The most discomforting thing about the situation is that the axiom "the bigger they are, the harder they fall" still applies. It is my belief that the major carriers are underreserved by hundreds of billions and are hoping to achieve substantial premium growth and maintain 1995 investment income percentages for several years, thus "writing themselves out of the hole." It could work, but what happens if the hurricanes really do get bigger (as predicted) and we have a couple of large U.S. earthquakes in the same year? And what happens if Congress cooks up another CERCLA? And what happens if interest rates skyrocket, causing another stock market crash and at the same time devaluing the companies’ current bond portfolios? And what happens if Lloyd’s of London really doesn’t make it? Well, if all that happens, we will probably have another 1984.

We now have a generation of risk management and insurance practitioners who have not been through a single bona fide "hard market" and have no idea what to expect. I must confess that one of the sure signs of age occurs when you find your circle of friends at conventions or seminars spending all their time sharing mutual incredulity at the current state of affairs. "Doesn’t anybody remember 1984? Excess attachments went from the hundreds of thousands to the millions. Some layers of coverage disappeared entirely. Some pricing increased 1,000 percent. Wholesale cancellations and non-renewals. Layoffs by the thousands."

Actually, it’s a very good question. The first reaction for all but the most cynical is, "we’ve all forgotten and some never knew." It occurs to me, however, that maybe, just maybe, the opposite is the case.
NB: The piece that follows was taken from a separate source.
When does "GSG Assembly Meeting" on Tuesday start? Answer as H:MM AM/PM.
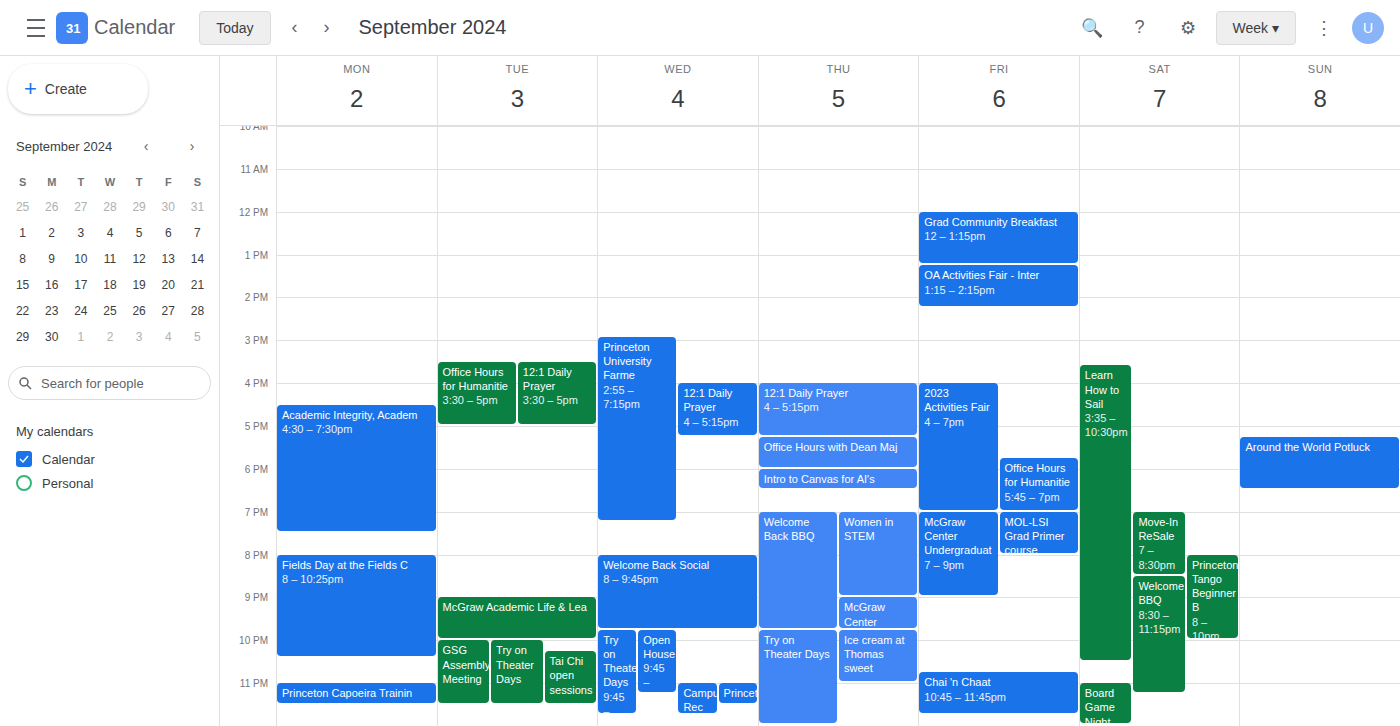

Maybe the market refuses to harden because folks in high places in the insurance industry remember all too well and are playing both ends against the middle in a very dangerous cat-and-mouse game. Maybe there has been some very basic technical change which has yet to be completely understood. Or maybe the conditions that are conducive to "soft" markets have just hung around longer than usual.

Why is it important to even think about it? Well, to put it simply, it’s all about whether we’re going to be the little pigs who played all day and built their stick house on the beach or whether we’ll build strong houses of stone on a hill so we can see the wolf coming and make appropriate plans.

Here are my very brief thoughts on the matter. The only thing we know for sure is that the insurance market is either going to "turn" or it isn’t. If all, or any significant portion, of the aforementioned ills befall us, then there will most certainly be a convulsive turn. Companies which have outsourced their risk management function to insurance brokers will find themselves dealing with advisors with no advice. Insurance will not be the "drug of choice," as there will not be enough of it to go around. Associations will scramble to put together risk-retention groups and captives and discover that they should have started when the sun was shining instead of in the middle of the storm. "Claims Made" will descend upon the liability market like the plague, and "buffer layers" will appear between retention layers and first-umbrella layers, at gigantic cost to the policyholders.

But if things continue like they are, insurance will be cheap, brokers will have plenty of time to be advisors, and all will seem well. It might, to some, seem like a good time to play on the beach and live in a cabana built of sticks. It is my belief, however, that now is the time to look for high ground and check out the price of bricks. That howling we hear might indeed be just the sounds of revelry, but, then again, it might very well be a pack of "big bad wolves," and if it is we’d better know what we’re going to do when they come over the hill.

1BestWeek, Property/Casualty Supplement, January 3, 1996.